Call 0.95 a score until held-out reliability evidence supports calling it a probability. A bounded output is not proof of calibration.

Train The Mechanics In PyTorch

Before reaching for a downloaded checkpoint, make the trainable path concrete. The sandbox below builds a tiny word-embedding encoder, averages token vectors, attaches a classification head, and updates every parameter with cross-entropy loss. This is training a text classifier from scratch, not fine-tuning BERT. It exists so you can inspect the mechanics before replacing random embeddings with pretrained representations.

tiny-encoder-training-loop.py

import torch
from torch import nn

torch.manual_seed(7)

training_rows = [
    ("cracked tablet return portal denied", 1),
    ("carrier delivered after return window", 1),
    ("delivery address changed cannot sign in", 1),
    ("where is package", 0),
    ("resend return label", 0),
    ("show return policy", 0),
]
vocabulary = {"<pad>": 0}
for text, _ in training_rows:
    for token in text.split():
        vocabulary.setdefault(token, len(vocabulary))

max_length = max(len(text.split()) for text, _ in training_rows)
input_ids = []
for text, _ in training_rows:
    ids = [vocabulary[token] for token in text.split()]
    input_ids.append(ids + [0] * (max_length - len(ids)))
inputs = torch.tensor(input_ids)
labels = torch.tensor([label for _, label in training_rows])

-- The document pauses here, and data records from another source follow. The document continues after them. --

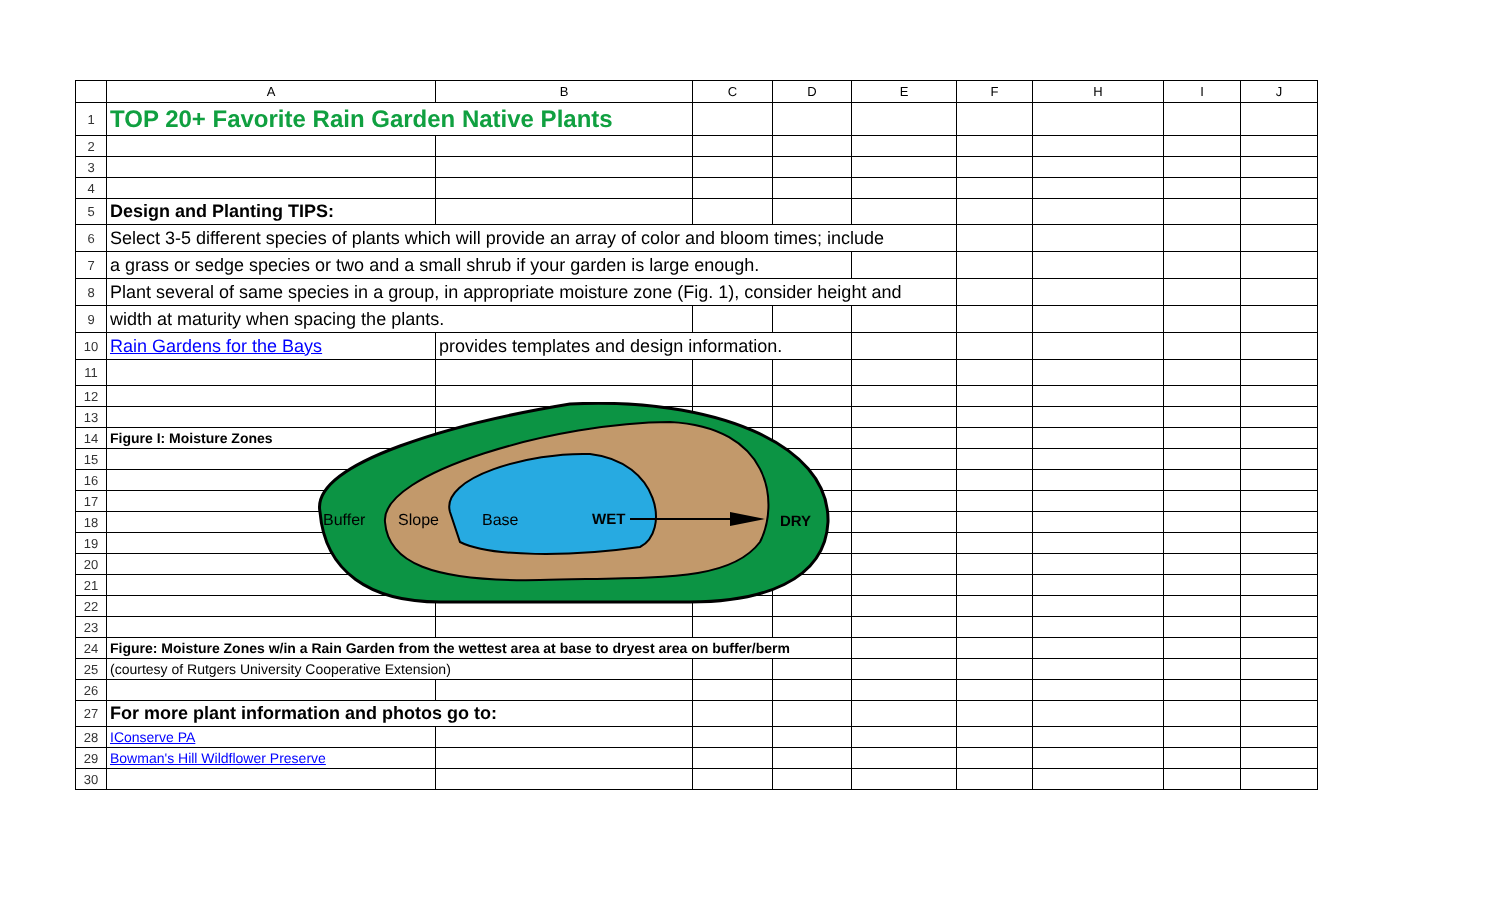| | A | B | C | D | E | F | H | I | J |
| --- | --- | --- | --- | --- | --- | --- | --- | --- | --- |
| 1 | TOP 20+ Favorite Rain Garden Native Plants | | | | | | | | |
| 2 | | | | | | | | | |
| 3 | | | | | | | | | |
| 4 | | | | | | | | | |
| 5 | Design and Planting TIPS: | | | | | | | | |
| 6 | Select 3-5 different species of plants which will provide an array of color and bloom times; include | | | | | | | | |
| 7 | a grass or sedge species or two and a small shrub if your garden is large enough. | | | | | | | | |
| 8 | Plant several of same species in a group, in appropriate moisture zone (Fig. 1), consider height and | | | | | | | | |
| 9 | width at maturity when spacing the plants. | | | | | | | | |
| 10 | Rain Gardens for the Bays | provides templates and design information. | | | | | | | |
| 11 | | | | | | | | | |
| 12 | | | | | | | | | |
| 13 | | | | | | | | | |
| 14 | Figure I: Moisture Zones | | | | | | | | |
| 15 | | | | | | | | | |
| 16 | | | | | | | | | |
| 17 | | | | | | | | | |
| 18 | | | | | | | | | |
| 19 | | | | | | | | | |
| 20 | | | | | | | | | |
| 21 | | | | | | | | | |
| 22 | | | | | | | | | |
| 23 | | | | | | | | | |
| 24 | Figure: Moisture Zones w/in a Rain Garden from the wettest area at base to dryest area on buffer/berm | | | | | | | | |
| 25 | (courtesy of Rutgers University Cooperative Extension) | | | | | | | | |
| 26 | | | | | | | | | |
| 27 | For more plant information and photos go to: | | | | | | | | |
| 28 | IConserve PA | | | | | | | | |
| 29 | Bowman's Hill Wildflower Preserve | | | | | | | | |
| 30 | | | | | | | | | |
Buffer
Slope
Base
WET
DRY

class TinyEncoderClassifier(nn.Module):
    def __init__(self, vocab_size: int) -> None:
        super().__init__()
        self.embedding = nn.Embedding(vocab_size, 8, padding_idx=0)
        self.head = nn.Linear(8, 2)

    def forward(self, token_ids: torch.Tensor) -> torch.Tensor:
        mask = (token_ids != 0).unsqueeze(-1)
        embedded = self.embedding(token_ids) * mask
        pooled = embedded.sum(dim=1) / mask.sum(dim=1).clamp_min(1)
        return self.head(pooled)

model = TinyEncoderClassifier(len(vocabulary))
criterion = nn.CrossEntropyLoss()
optimizer = torch.optim.Adam(model.parameters(), lr=0.05)
initial_loss = criterion(model(inputs), labels).item()
original_head = model.head.weight.detach().clone()

for _ in range(80):
    loss = criterion(model(inputs), labels)
    optimizer.zero_grad()
    loss.backward()
    optimizer.step()

final_logits = model(inputs)
final_loss = criterion(final_logits, labels).item()
print("logit shape:", tuple(final_logits.shape))
print("loss decreased:", final_loss < initial_loss)
print("classification head updated:", not torch.equal(original_head, model.head.weight))

Output

logit shape: (6, 2)
loss decreased: True
classification head updated: True

The sandbox can memorize six tiny training examples. That is not deployment evidence. It proves that text becomes tokens, tokens become pooled representations, a head produces logits, and gradients update those weights. Held-out evaluation remains the release evidence.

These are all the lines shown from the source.